Antonio Damasio gives an account of the arising of ‘core consciousness’ which maps easily onto the gnoxic meaning-cycle diagram, with emphasis on the automatic, instantaneous and unobservable nature of the process:

Core consciousness is generated in pulselike fashion, for each content of which we are to be conscious. It is the knowledge that materializes when you confront an object [W], construct a neural pattern for it [ception], and discover automatically that the now-salient image of the object is formed in your perspective [M], belongs to you, and that you can even act on it [practice]. You come by this knowledge, this discovery as I prefer to call it, instantly: there is no noticeable process of inference, no out-in-the-daylight logical process that leads you there, and no words at all—there is the image of the thing and, right next to it, is the sensing of its possession by you.

— Damasio (1999, 126)

By the time you are conscious of a phenomenon, its Firstness (quality), Secondness (actuality) and Thirdness (mediation by your ‘perspective’) are already intrinsic to the experience, and only a later abstractive process can distinguish among them as elements of it. Damasio goes on to explain that the time scale of brain events makes them invisible to us.

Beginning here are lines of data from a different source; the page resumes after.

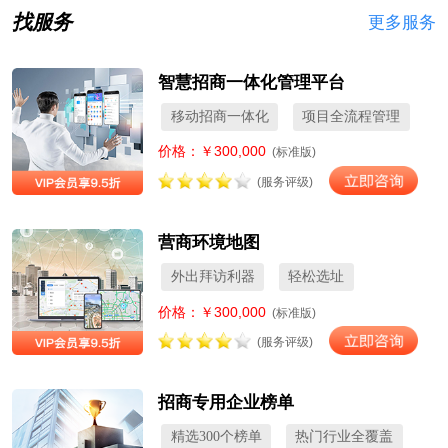
找服务
更多服务
智慧招商一体化管理平台
移动招商一体化
项目全流程管理
价格：￥300,000
(标准版)
(服务评级)
营商环境地图
外出拜访利器
轻松选址
价格：￥300,000
(标准版)
(服务评级)
招商专用企业榜单
精选300个榜单
热门行业全覆盖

If it takes half a second for the brain to generate a ‘pulse’ of consciousness, then we can’t be immediately conscious of events happening faster than that; we can only model the process and then analyze it as a train of events. The same is true of processes – such as evolution – going on at higher time scales than the human focal level; we can be conscious of them only by theoretical means.

Diagrammatic experimentation

Our models of the world develop through a recursive trial-and-error process, so naturally no step in the process starts “from scratch,” although the whole process must have had a beginning. Each step in an evolutionary, developmental or growth process is represented in our modeling by an experiment on a diagram. Any such process requires continuity with variation: variation without continuity is inconceivable, and continuity without variation is inertia.

Continuity is also … the basis for Peirce’s ‘medieval’ realism with regard to the existence of real universals which refer to natural habits and the continuity of their possible instantiations. But diagrams are intimately connected to symbols, as we have seen, in the diagrammatic reasoning process. Concepts are ‘the living influence upon us of a diagram’ – this should be compared with Peirce’s basic pragmatist meaning maxim, according to which the meaning of a concept is equal to its behavioral consequences in conceivable settings. This implies that signification of a symbol is defined conditionally: ‘Something is x, if that thing behaves in such and such a way under such and such conditions’ – ‘Something is hard, if it is not scratched by a diamond.’ But this maxim, developed on the basis of a conception of scientific experimenting, is formally equal to the idea of diagrammatic experiments: the signification of the concept is the diagram of the experiment. The aim of science is to try to make such conditional definitions as diagrammatic as possible. This is the diagrammatic component in Peirce’s laconic enlightenment maxim, ‘symbols grow’: new symbols arise through diagrammatic experimentation.